Results: Patients initiating a 2-DR (n = 1337, 13%) were older, and more likely to have a lower CD4 count, a history of AIDS and comorbid conditions than patients initiating a 3-DR. There was no difference between groups in time to virologic suppression (aHR: 1.00 (95% CI: 0.88, 1.13)) among viraemic patients (baseline VL ≥ 50 copies/mL, n = 4180), or time to virologic failure (aHR: 1.15 (95% CI: 0.90, 1.48)) among virologically stable patients (baseline VL < 50 copies/mL, n = 6010). However, time to discontinuation was shorter following 2-DR than 3-DR initiation (aHR: 1.51 (95% CI: 1.41, 1.61)).

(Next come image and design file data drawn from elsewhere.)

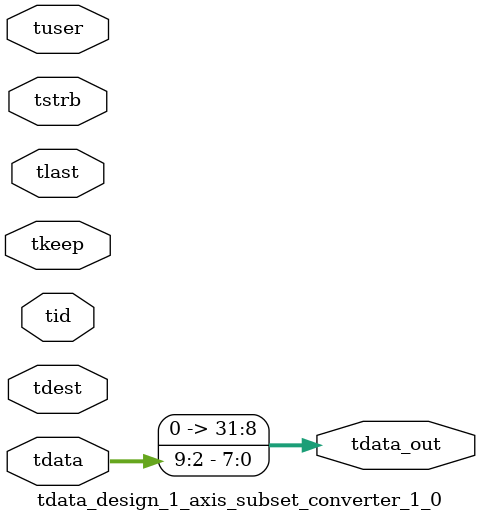
<source format=v>


`timescale 1ps/1ps

module tdata_design_1_axis_subset_converter_1_0 #
(
parameter C_S_AXIS_TDATA_WIDTH = 32,
parameter C_S_AXIS_TUSER_WIDTH = 0,
parameter C_S_AXIS_TID_WIDTH   = 0,
parameter C_S_AXIS_TDEST_WIDTH = 0,
parameter C_M_AXIS_TDATA_WIDTH = 32
)
(
input  [(C_S_AXIS_TDATA_WIDTH == 0 ? 1 : C_S_AXIS_TDATA_WIDTH)-1:0     ] tdata,
input  [(C_S_AXIS_TUSER_WIDTH == 0 ? 1 : C_S_AXIS_TUSER_WIDTH)-1:0     ] tuser,
input  [(C_S_AXIS_TID_WIDTH   == 0 ? 1 : C_S_AXIS_TID_WIDTH)-1:0       ] tid,
input  [(C_S_AXIS_TDEST_WIDTH == 0 ? 1 : C_S_AXIS_TDEST_WIDTH)-1:0     ] tdest,
input  [(C_S_AXIS_TDATA_WIDTH/8)-1:0 ] tkeep,
input  [(C_S_AXIS_TDATA_WIDTH/8)-1:0 ] tstrb,
input                                                                    tlast,
output [C_M_AXIS_TDATA_WIDTH-1:0] tdata_out
);

assign tdata_out = {tdata[9:2]};

endmodule


</source>
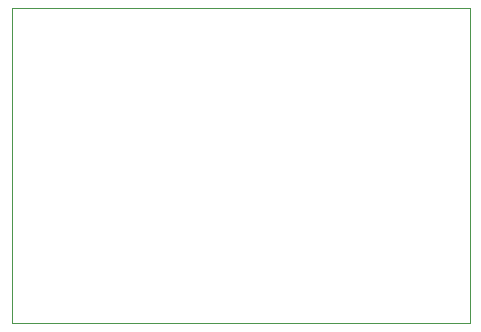
<source format=gbr>
G04 (created by PCBNEW (2013-07-07 BZR 4022)-stable) date 7/16/2015 11:13:14 AM*
%MOIN*%
G04 Gerber Fmt 3.4, Leading zero omitted, Abs format*
%FSLAX34Y34*%
G01*
G70*
G90*
G04 APERTURE LIST*
%ADD10C,0.00590551*%
%ADD11C,0.00393701*%
G04 APERTURE END LIST*
G54D10*
G54D11*
X84000Y-73250D02*
X84000Y-62750D01*
X99250Y-73250D02*
X84000Y-73250D01*
X99250Y-62750D02*
X99250Y-73250D01*
X84000Y-62750D02*
X99250Y-62750D01*
M02*

</source>
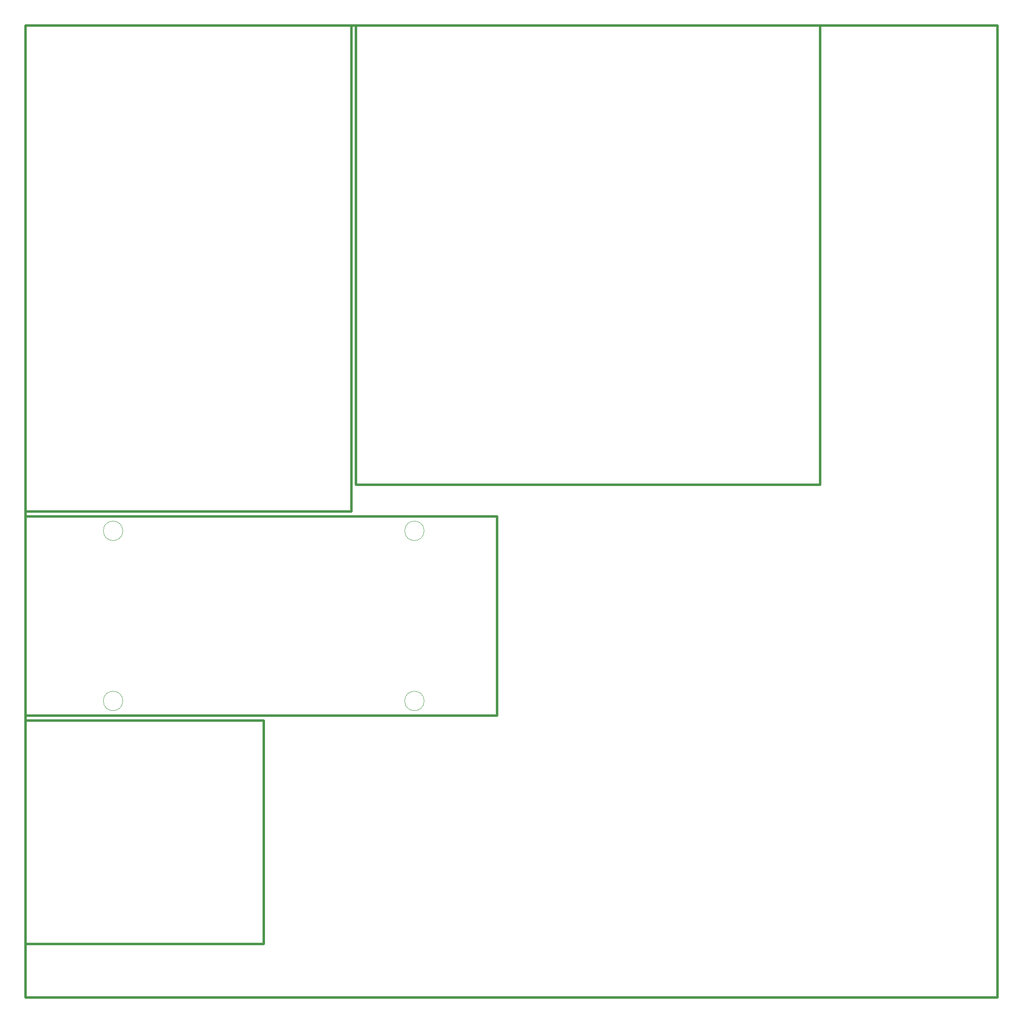
<source format=gbr>
%TF.GenerationSoftware,KiCad,Pcbnew,6.0.4+dfsg-1+b1*%
%TF.CreationDate,2022-05-05T09:12:17-03:00*%
%TF.ProjectId,painel1,7061696e-656c-4312-9e6b-696361645f70,rev?*%
%TF.SameCoordinates,Original*%
%TF.FileFunction,Profile,NP*%
%FSLAX46Y46*%
G04 Gerber Fmt 4.6, Leading zero omitted, Abs format (unit mm)*
G04 Created by KiCad (PCBNEW 6.0.4+dfsg-1+b1) date 2022-05-05 09:12:17*
%MOMM*%
%LPD*%
G01*
G04 APERTURE LIST*
%TA.AperFunction,Profile*%
%ADD10C,0.500000*%
%TD*%
%TA.AperFunction,Profile*%
%ADD11C,0.100000*%
%TD*%
G04 APERTURE END LIST*
D10*
X193500000Y-34500000D02*
X98000000Y-34500000D01*
X98000000Y-34500000D02*
X98000000Y-129000000D01*
X98000000Y-129000000D02*
X193500000Y-129000000D01*
X193500000Y-129000000D02*
X193500000Y-34500000D01*
D11*
X112000000Y-173500000D02*
G75*
G03*
X112000000Y-173500000I-2000000J0D01*
G01*
D10*
X30000000Y-176500000D02*
X127000000Y-176500000D01*
X30000000Y-223500000D02*
X79000000Y-223500000D01*
X79000000Y-223500000D02*
X79000000Y-177500000D01*
X79000000Y-177500000D02*
X30000000Y-177500000D01*
X30000000Y-177500000D02*
X30000000Y-223500000D01*
D11*
X50000000Y-138500000D02*
G75*
G03*
X50000000Y-138500000I-2000000J0D01*
G01*
D10*
X30000000Y-34500000D02*
X230000000Y-34500000D01*
X230000000Y-34500000D02*
X230000000Y-234500000D01*
X230000000Y-234500000D02*
X30000000Y-234500000D01*
X30000000Y-234500000D02*
X30000000Y-34500000D01*
D11*
X50000000Y-173500000D02*
G75*
G03*
X50000000Y-173500000I-2000000J0D01*
G01*
D10*
X30000000Y-34500000D02*
X97000000Y-34500000D01*
X97000000Y-34500000D02*
X97000000Y-134500000D01*
X97000000Y-134500000D02*
X30000000Y-134500000D01*
X30000000Y-134500000D02*
X30000000Y-34500000D01*
X127000000Y-176500000D02*
X127000000Y-135500000D01*
D11*
X30000000Y-135500000D02*
X30000000Y-176500000D01*
X112000000Y-138500000D02*
G75*
G03*
X112000000Y-138500000I-2000000J0D01*
G01*
D10*
X127000000Y-135500000D02*
X30000000Y-135500000D01*
M02*

</source>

Conclusions: In this large cohort of treatment-experienced patients, 2-DR prescriptions were common and more frequent among patients with significant comorbidity. Virologic response was similar, but duration of use was shorter with a 2-DR than a 3-DR, suggesting that 2-DRs may be a virologically effective treatment strategy for treatment-experienced PLHIV with existing comorbidities.

Keywords: ART-experience; HIV; antiretroviral therapy-experience; cohort; human immunodeficiency virus; regimens; two-drug.

Figure 1

Calendar year of 2‐drug regimen initiation among (a) patients viraemic at baseline and (b) patients virologically stable at baseline.

Figure 2

Most common (a) 2‐DR regimens and (b) 3‐DR regimens initiated among treatment‐experienced patients in the OPERA cohort between 1 January 2010 and 30 June 2016. (n = 10190).

Figure 3

Kaplan‐Meier estimation of the cumulative probability of (a) suppression^†, (b) failure^‡, and (c) discontinuation^§ by regimen type. ^†Among patients viraemic at baseline (n = 4178). ^‡Among patients virologically stable at baseline (n = 6008). ^§Among all patients (n = 10190).